* [所附文字]:
PEG Judge - IOI '98 - Picture

題意：
給很多矩形的左下角和右上角座標，問總周長為何。被包含的線段不算在周長裡。

資料規模：
The first line of the input contains the number of rectangles (0 ≤ number of rectangles < 5000) pasted on the wall. In each of the subsequent lines, one can find the integer coordinates of the lower left vertex and the upper right vertex of each rectangle. The values of those coordinates are given as ordered pairs consisting of an x-coordinate followed by a y-coordinate. All coordinates are in the inclusive range [−10000, 10000] and any existing rectangle has a positive area.

* [問題描述]: 根據所附文字，矩形座標值的範圍是多少？

資料記錄:

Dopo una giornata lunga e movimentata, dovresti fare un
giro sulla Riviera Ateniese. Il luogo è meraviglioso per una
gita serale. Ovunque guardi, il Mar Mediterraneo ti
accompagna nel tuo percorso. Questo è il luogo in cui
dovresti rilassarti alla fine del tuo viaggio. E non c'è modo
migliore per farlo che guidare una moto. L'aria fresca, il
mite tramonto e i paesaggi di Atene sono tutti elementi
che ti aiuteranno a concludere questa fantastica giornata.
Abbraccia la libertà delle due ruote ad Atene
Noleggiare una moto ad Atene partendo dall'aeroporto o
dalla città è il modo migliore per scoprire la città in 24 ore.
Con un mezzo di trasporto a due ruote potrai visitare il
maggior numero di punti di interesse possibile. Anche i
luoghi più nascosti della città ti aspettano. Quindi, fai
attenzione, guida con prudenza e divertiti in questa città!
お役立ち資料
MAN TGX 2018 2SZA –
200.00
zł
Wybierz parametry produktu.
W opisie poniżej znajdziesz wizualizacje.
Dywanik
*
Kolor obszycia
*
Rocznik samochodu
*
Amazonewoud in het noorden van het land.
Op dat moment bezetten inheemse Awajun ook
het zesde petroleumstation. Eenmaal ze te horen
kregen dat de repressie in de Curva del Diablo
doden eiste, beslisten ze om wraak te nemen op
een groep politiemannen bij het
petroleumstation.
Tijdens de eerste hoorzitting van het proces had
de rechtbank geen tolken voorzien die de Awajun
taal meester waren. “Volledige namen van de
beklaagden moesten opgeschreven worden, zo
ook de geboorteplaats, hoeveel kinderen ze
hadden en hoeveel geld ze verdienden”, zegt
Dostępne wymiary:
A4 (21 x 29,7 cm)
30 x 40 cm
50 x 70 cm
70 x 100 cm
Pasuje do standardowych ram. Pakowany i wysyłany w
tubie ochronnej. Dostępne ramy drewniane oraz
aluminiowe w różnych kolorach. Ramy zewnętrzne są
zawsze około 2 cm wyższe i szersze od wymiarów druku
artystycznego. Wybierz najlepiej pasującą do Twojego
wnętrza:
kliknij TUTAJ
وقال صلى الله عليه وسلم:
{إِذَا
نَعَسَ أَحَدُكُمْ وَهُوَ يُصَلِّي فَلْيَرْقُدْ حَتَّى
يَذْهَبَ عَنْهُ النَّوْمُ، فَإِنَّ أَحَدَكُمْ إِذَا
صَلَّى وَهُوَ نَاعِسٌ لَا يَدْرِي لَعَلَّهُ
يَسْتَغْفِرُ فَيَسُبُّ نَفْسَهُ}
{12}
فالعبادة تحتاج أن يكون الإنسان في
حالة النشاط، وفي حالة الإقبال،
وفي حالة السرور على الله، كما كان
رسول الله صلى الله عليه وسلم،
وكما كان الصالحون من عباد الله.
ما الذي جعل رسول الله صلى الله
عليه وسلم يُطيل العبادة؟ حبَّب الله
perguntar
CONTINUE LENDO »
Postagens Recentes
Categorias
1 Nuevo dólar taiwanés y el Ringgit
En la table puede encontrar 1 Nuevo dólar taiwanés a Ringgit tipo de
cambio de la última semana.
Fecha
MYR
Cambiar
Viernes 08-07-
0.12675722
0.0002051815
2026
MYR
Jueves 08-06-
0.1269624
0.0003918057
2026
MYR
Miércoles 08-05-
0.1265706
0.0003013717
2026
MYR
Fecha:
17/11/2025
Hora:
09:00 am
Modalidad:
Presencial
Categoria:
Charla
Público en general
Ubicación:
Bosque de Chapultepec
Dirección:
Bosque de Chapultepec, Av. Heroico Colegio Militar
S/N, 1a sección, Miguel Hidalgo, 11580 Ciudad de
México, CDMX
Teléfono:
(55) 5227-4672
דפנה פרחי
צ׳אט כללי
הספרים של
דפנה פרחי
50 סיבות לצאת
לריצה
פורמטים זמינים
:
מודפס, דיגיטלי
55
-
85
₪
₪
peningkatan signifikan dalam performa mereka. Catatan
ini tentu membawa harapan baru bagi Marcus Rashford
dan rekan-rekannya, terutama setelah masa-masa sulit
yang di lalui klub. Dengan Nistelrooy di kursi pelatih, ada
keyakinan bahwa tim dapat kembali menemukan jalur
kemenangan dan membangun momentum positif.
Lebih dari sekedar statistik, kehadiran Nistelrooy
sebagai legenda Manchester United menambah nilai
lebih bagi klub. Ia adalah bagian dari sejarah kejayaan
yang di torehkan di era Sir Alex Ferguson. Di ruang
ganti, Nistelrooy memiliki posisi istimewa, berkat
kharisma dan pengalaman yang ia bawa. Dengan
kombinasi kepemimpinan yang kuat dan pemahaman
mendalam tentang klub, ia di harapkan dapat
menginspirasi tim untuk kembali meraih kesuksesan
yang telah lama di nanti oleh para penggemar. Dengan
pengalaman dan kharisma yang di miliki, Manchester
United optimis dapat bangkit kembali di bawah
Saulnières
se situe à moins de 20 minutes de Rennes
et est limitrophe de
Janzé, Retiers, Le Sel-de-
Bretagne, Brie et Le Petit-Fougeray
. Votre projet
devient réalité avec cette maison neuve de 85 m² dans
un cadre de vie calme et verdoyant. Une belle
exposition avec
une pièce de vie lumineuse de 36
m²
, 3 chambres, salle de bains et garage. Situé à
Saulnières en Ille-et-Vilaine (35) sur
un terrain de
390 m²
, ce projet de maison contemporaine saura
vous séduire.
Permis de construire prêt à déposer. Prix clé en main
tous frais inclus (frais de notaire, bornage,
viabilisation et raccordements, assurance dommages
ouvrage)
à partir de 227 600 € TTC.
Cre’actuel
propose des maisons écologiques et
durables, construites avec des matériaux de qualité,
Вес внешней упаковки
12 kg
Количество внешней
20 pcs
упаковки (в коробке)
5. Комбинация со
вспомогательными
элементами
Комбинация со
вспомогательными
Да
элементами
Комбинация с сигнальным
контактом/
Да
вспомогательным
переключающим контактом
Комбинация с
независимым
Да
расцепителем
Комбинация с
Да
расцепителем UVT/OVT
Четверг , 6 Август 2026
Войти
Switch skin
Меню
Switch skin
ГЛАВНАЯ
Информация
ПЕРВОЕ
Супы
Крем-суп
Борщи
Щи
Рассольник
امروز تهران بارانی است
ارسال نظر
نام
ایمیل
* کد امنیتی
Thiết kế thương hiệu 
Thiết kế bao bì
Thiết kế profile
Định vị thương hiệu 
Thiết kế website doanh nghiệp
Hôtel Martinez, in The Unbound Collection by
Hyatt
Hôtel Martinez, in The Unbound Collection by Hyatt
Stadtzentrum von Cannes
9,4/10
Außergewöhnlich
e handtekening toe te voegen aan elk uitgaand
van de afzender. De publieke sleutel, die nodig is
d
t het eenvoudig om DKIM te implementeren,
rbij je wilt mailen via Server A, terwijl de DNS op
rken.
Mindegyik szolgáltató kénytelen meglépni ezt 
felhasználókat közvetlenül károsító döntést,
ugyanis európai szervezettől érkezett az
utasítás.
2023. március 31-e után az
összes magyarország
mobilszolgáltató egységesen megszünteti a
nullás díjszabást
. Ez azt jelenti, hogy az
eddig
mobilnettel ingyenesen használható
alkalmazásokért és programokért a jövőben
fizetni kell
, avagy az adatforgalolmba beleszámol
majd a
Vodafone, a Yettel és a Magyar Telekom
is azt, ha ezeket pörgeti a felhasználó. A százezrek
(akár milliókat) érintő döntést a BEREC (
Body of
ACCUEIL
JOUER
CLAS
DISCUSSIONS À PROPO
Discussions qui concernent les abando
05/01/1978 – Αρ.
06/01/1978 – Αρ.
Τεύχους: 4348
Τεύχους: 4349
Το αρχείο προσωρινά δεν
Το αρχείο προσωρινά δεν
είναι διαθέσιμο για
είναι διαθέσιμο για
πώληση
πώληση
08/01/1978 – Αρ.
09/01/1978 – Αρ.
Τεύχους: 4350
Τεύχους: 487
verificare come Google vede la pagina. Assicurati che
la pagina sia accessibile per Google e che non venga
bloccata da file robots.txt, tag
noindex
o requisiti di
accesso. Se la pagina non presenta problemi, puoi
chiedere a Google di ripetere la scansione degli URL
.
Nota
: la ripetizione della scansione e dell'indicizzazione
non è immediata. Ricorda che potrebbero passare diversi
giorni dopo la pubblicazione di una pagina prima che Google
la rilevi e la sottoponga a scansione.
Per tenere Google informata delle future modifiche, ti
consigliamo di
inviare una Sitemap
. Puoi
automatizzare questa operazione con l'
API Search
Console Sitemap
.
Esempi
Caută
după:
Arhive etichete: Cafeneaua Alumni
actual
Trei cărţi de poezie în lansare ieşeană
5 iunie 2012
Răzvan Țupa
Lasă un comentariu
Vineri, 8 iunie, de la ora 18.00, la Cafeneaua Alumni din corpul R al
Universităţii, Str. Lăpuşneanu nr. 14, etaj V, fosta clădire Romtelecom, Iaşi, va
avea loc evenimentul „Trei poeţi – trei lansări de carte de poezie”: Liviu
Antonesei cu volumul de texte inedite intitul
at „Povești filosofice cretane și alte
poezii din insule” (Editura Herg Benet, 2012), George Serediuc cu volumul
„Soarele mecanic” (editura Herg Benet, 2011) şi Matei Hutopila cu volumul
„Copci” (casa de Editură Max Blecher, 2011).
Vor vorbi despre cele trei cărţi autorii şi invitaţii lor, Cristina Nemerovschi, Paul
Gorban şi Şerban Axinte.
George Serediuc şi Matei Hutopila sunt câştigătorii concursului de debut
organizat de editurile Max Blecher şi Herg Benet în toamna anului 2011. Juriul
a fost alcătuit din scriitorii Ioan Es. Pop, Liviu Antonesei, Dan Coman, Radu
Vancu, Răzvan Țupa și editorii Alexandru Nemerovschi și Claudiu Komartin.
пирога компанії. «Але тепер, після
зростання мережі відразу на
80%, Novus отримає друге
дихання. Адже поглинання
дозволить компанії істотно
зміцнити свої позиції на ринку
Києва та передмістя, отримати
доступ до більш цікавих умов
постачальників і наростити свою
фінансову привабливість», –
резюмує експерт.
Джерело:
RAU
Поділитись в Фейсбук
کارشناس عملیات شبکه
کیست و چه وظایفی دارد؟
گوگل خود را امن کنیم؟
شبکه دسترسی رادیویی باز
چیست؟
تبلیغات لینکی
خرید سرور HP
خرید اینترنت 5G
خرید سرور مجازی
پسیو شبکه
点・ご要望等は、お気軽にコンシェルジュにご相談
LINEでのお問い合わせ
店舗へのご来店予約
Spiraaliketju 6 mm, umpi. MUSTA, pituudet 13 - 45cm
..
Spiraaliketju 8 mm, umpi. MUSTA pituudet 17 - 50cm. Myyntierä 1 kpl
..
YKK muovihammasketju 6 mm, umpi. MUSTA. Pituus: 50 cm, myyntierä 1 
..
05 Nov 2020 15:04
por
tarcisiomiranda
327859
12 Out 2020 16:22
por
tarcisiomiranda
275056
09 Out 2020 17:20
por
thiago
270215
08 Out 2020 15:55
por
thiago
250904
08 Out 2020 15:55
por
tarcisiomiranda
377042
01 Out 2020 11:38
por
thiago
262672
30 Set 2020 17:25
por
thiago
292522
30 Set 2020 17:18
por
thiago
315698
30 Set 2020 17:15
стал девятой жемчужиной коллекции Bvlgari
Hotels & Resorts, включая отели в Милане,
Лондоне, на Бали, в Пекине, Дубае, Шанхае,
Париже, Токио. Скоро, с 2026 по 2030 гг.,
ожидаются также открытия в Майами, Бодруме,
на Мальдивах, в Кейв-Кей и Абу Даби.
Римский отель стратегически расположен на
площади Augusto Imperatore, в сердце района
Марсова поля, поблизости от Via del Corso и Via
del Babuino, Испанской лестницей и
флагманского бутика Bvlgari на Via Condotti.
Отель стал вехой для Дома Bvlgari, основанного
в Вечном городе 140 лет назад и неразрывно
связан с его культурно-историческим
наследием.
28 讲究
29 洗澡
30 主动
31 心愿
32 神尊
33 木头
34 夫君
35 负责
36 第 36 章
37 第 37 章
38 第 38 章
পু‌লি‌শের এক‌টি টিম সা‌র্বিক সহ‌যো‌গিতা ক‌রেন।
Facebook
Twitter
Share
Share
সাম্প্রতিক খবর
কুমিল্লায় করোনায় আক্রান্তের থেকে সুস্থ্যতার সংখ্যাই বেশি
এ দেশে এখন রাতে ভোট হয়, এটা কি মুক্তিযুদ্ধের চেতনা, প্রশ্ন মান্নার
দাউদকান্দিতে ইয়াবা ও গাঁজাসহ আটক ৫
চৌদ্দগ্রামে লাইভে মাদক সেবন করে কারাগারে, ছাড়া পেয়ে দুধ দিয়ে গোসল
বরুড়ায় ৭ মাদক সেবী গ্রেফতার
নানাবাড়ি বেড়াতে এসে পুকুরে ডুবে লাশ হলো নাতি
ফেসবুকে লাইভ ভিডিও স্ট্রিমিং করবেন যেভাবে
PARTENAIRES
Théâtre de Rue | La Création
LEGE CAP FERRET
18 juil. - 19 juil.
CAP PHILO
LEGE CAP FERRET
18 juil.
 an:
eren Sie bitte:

* [本題解答]: 所有座標都在閉區間 [−10000, 10000] 內。